Work to complete
Copy every line of the following records word for word, with no changes.

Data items
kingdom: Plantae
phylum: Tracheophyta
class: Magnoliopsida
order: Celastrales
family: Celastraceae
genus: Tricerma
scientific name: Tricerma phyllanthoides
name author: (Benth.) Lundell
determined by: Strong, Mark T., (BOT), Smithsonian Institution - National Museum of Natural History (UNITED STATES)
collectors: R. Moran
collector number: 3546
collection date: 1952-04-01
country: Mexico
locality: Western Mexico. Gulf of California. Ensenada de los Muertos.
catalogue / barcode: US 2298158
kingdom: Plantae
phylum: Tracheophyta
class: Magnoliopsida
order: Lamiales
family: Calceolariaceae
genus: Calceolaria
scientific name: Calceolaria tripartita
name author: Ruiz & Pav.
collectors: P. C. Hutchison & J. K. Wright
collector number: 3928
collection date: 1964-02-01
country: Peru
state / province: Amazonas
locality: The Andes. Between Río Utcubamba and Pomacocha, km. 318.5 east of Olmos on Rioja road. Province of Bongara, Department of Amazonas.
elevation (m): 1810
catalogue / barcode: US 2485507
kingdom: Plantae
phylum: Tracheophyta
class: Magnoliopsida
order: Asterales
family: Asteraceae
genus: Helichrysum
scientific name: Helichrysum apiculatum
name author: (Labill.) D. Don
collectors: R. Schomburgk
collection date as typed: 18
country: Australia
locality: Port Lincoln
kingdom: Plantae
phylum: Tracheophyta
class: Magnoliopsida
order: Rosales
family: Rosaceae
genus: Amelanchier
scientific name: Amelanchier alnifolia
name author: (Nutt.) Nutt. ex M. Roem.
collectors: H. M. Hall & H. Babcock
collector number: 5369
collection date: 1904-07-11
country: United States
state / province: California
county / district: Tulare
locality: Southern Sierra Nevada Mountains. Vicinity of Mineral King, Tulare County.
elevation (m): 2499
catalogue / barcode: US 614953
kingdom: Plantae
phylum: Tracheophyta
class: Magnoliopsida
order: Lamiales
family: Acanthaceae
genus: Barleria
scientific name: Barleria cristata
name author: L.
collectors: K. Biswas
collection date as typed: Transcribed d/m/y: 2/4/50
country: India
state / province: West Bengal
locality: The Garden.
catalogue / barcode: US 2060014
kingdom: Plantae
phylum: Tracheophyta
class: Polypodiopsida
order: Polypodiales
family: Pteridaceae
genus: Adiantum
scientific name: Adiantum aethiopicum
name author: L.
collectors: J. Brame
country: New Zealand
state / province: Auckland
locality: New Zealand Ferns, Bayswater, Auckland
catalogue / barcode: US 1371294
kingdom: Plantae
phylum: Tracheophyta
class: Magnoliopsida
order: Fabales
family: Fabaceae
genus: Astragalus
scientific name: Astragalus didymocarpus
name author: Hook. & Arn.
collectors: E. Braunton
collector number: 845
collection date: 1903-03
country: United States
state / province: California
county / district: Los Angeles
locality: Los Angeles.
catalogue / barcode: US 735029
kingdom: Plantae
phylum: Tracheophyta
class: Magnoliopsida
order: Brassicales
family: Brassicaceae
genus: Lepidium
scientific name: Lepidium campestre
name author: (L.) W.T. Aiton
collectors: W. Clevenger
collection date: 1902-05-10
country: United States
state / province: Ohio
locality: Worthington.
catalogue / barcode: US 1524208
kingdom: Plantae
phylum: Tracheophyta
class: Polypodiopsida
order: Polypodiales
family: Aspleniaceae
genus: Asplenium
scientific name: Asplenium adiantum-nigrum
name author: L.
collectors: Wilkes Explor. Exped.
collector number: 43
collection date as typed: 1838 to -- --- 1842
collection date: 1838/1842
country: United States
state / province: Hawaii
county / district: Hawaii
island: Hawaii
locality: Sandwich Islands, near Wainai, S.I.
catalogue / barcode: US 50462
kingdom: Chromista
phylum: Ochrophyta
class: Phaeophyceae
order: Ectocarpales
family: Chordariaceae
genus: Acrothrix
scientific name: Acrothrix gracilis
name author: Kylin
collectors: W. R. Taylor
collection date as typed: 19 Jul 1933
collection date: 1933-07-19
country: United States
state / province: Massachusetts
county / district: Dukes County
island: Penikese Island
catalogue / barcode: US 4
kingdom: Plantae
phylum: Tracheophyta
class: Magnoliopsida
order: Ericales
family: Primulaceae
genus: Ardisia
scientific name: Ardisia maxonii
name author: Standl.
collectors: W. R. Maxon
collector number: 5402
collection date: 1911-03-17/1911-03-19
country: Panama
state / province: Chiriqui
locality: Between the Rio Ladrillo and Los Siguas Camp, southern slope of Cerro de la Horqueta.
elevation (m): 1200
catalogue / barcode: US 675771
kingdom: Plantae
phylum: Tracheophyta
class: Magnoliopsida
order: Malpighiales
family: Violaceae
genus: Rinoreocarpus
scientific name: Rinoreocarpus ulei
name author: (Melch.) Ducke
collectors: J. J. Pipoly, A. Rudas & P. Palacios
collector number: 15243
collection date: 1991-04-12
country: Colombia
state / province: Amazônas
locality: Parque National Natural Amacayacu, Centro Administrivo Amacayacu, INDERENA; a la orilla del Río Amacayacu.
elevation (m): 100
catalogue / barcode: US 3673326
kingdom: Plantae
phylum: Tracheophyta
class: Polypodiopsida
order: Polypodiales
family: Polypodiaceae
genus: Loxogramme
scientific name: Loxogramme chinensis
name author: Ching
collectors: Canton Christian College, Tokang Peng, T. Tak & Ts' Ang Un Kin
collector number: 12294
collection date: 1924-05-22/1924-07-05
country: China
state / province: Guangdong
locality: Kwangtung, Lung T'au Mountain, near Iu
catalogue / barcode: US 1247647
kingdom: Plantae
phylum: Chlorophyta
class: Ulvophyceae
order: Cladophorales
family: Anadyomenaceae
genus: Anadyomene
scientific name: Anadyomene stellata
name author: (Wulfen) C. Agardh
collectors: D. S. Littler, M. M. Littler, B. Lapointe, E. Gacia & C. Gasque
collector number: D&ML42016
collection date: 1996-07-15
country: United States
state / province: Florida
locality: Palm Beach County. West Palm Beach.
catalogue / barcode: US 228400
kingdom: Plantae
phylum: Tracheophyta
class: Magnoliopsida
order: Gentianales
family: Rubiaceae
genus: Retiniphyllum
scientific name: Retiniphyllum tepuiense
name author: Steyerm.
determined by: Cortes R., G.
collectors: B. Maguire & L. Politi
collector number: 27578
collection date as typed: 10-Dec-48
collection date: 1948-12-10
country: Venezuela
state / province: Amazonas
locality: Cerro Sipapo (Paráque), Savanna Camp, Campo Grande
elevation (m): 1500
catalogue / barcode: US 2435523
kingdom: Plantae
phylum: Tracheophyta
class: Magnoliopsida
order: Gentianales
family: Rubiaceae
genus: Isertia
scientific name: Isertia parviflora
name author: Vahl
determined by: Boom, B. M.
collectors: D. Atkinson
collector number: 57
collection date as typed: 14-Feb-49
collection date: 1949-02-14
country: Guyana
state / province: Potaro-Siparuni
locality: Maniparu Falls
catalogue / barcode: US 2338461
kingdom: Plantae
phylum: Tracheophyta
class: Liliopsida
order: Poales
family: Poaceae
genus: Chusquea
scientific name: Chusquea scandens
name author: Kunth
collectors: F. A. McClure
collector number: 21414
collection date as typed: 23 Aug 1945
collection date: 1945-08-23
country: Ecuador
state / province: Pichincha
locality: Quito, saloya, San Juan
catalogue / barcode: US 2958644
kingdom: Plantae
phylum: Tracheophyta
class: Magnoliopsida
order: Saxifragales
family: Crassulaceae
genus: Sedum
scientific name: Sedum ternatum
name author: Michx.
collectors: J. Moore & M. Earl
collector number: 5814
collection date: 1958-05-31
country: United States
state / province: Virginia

Task output
kingdom: Plantae
phylum: Tracheophyta
class: Magnoliopsida
order: Celastrales
family: Celastraceae
genus: Tricerma
scientific name: Tricerma phyllanthoides
name author: (Benth.) Lundell
determined by: Strong, Mark T., (BOT), Smithsonian Institution - National Museum of Natural History (UNITED STATES)
collectors: R. Moran
collector number: 3546
collection date: 1952-04-01
country: Mexico
locality: Western Mexico. Gulf of California. Ensenada de los Muertos.
catalogue / barcode: US 2298158
kingdom: Plantae
phylum: Tracheophyta
class: Magnoliopsida
order: Lamiales
family: Calceolariaceae
genus: Calceolaria
scientific name: Calceolaria tripartita
name author: Ruiz & Pav.
collectors: P. C. Hutchison & J. K. Wright
collector number: 3928
collection date: 1964-02-01
country: Peru
state / province: Amazonas
locality: The Andes. Between Río Utcubamba and Pomacocha, km. 318.5 east of Olmos on Rioja road. Province of Bongara, Department of Amazonas.
elevation (m): 1810
catalogue / barcode: US 2485507
kingdom: Plantae
phylum: Tracheophyta
class: Magnoliopsida
order: Asterales
family: Asteraceae
genus: Helichrysum
scientific name: Helichrysum apiculatum
name author: (Labill.) D. Don
collectors: R. Schomburgk
collection date as typed: 18
country: Australia
locality: Port Lincoln
kingdom: Plantae
phylum: Tracheophyta
class: Magnoliopsida
order: Rosales
family: Rosaceae
genus: Amelanchier
scientific name: Amelanchier alnifolia
name author: (Nutt.) Nutt. ex M. Roem.
collectors: H. M. Hall & H. Babcock
collector number: 5369
collection date: 1904-07-11
country: United States
state / province: California
county / district: Tulare
locality: Southern Sierra Nevada Mountains. Vicinity of Mineral King, Tulare County.
elevation (m): 2499
catalogue / barcode: US 614953
kingdom: Plantae
phylum: Tracheophyta
class: Magnoliopsida
order: Lamiales
family: Acanthaceae
genus: Barleria
scientific name: Barleria cristata
name author: L.
collectors: K. Biswas
collection date as typed: Transcribed d/m/y: 2/4/50
country: India
state / province: West Bengal
locality: The Garden.
catalogue / barcode: US 2060014
kingdom: Plantae
phylum: Tracheophyta
class: Polypodiopsida
order: Polypodiales
family: Pteridaceae
genus: Adiantum
scientific name: Adiantum aethiopicum
name author: L.
collectors: J. Brame
country: New Zealand
state / province: Auckland
locality: New Zealand Ferns, Bayswater, Auckland
catalogue / barcode: US 1371294
kingdom: Plantae
phylum: Tracheophyta
class: Magnoliopsida
order: Fabales
family: Fabaceae
genus: Astragalus
scientific name: Astragalus didymocarpus
name author: Hook. & Arn.
collectors: E. Braunton
collector number: 845
collection date: 1903-03
country: United States
state / province: California
county / district: Los Angeles
locality: Los Angeles.
catalogue / barcode: US 735029
kingdom: Plantae
phylum: Tracheophyta
class: Magnoliopsida
order: Brassicales
family: Brassicaceae
genus: Lepidium
scientific name: Lepidium campestre
name author: (L.) W.T. Aiton
collectors: W. Clevenger
collection date: 1902-05-10
country: United States
state / province: Ohio
locality: Worthington.
catalogue / barcode: US 1524208
kingdom: Plantae
phylum: Tracheophyta
class: Polypodiopsida
order: Polypodiales
family: Aspleniaceae
genus: Asplenium
scientific name: Asplenium adiantum-nigrum
name author: L.
collectors: Wilkes Explor. Exped.
collector number: 43
collection date as typed: 1838 to -- --- 1842
collection date: 1838/1842
country: United States
state / province: Hawaii
county / district: Hawaii
island: Hawaii
locality: Sandwich Islands, near Wainai, S.I.
catalogue / barcode: US 50462
kingdom: Chromista
phylum: Ochrophyta
class: Phaeophyceae
order: Ectocarpales
family: Chordariaceae
genus: Acrothrix
scientific name: Acrothrix gracilis
name author: Kylin
collectors: W. R. Taylor
collection date as typed: 19 Jul 1933
collection date: 1933-07-19
country: United States
state / province: Massachusetts
county / district: Dukes County
island: Penikese Island
catalogue / barcode: US 4
kingdom: Plantae
phylum: Tracheophyta
class: Magnoliopsida
order: Ericales
family: Primulaceae
genus: Ardisia
scientific name: Ardisia maxonii
name author: Standl.
collectors: W. R. Maxon
collector number: 5402
collection date: 1911-03-17/1911-03-19
country: Panama
state / province: Chiriqui
locality: Between the Rio Ladrillo and Los Siguas Camp, southern slope of Cerro de la Horqueta.
elevation (m): 1200
catalogue / barcode: US 675771
kingdom: Plantae
phylum: Tracheophyta
class: Magnoliopsida
order: Malpighiales
family: Violaceae
genus: Rinoreocarpus
scientific name: Rinoreocarpus ulei
name author: (Melch.) Ducke
collectors: J. J. Pipoly, A. Rudas & P. Palacios
collector number: 15243
collection date: 1991-04-12
country: Colombia
state / province: Amazônas
locality: Parque National Natural Amacayacu, Centro Administrivo Amacayacu, INDERENA; a la orilla del Río Amacayacu.
elevation (m): 100
catalogue / barcode: US 3673326
kingdom: Plantae
phylum: Tracheophyta
class: Polypodiopsida
order: Polypodiales
family: Polypodiaceae
genus: Loxogramme
scientific name: Loxogramme chinensis
name author: Ching
collectors: Canton Christian College, Tokang Peng, T. Tak & Ts' Ang Un Kin
collector number: 12294
collection date: 1924-05-22/1924-07-05
country: China
state / province: Guangdong
locality: Kwangtung, Lung T'au Mountain, near Iu
catalogue / barcode: US 1247647
kingdom: Plantae
phylum: Chlorophyta
class: Ulvophyceae
order: Cladophorales
family: Anadyomenaceae
genus: Anadyomene
scientific name: Anadyomene stellata
name author: (Wulfen) C. Agardh
collectors: D. S. Littler, M. M. Littler, B. Lapointe, E. Gacia & C. Gasque
collector number: D&ML42016
collection date: 1996-07-15
country: United States
state / province: Florida
locality: Palm Beach County. West Palm Beach.
catalogue / barcode: US 228400
kingdom: Plantae
phylum: Tracheophyta
class: Magnoliopsida
order: Gentianales
family: Rubiaceae
genus: Retiniphyllum
scientific name: Retiniphyllum tepuiense
name author: Steyerm.
determined by: Cortes R., G.
collectors: B. Maguire & L. Politi
collector number: 27578
collection date as typed: 10-Dec-48
collection date: 1948-12-10
country: Venezuela
state / province: Amazonas
locality: Cerro Sipapo (Paráque), Savanna Camp, Campo Grande
elevation (m): 1500
catalogue / barcode: US 2435523
kingdom: Plantae
phylum: Tracheophyta
class: Magnoliopsida
order: Gentianales
family: Rubiaceae
genus: Isertia
scientific name: Isertia parviflora
name author: Vahl
determined by: Boom, B. M.
collectors: D. Atkinson
collector number: 57
collection date as typed: 14-Feb-49
collection date: 1949-02-14
country: Guyana
state / province: Potaro-Siparuni
locality: Maniparu Falls
catalogue / barcode: US 2338461
kingdom: Plantae
phylum: Tracheophyta
class: Liliopsida
order: Poales
family: Poaceae
genus: Chusquea
scientific name: Chusquea scandens
name author: Kunth
collectors: F. A. McClure
collector number: 21414
collection date as typed: 23 Aug 1945
collection date: 1945-08-23
country: Ecuador
state / province: Pichincha
locality: Quito, saloya, San Juan
catalogue / barcode: US 2958644
kingdom: Plantae
phylum: Tracheophyta
class: Magnoliopsida
order: Saxifragales
family: Crassulaceae
genus: Sedum
scientific name: Sedum ternatum
name author: Michx.
collectors: J. Moore & M. Earl
collector number: 5814
collection date: 1958-05-31
country: United States
state / province: Virginia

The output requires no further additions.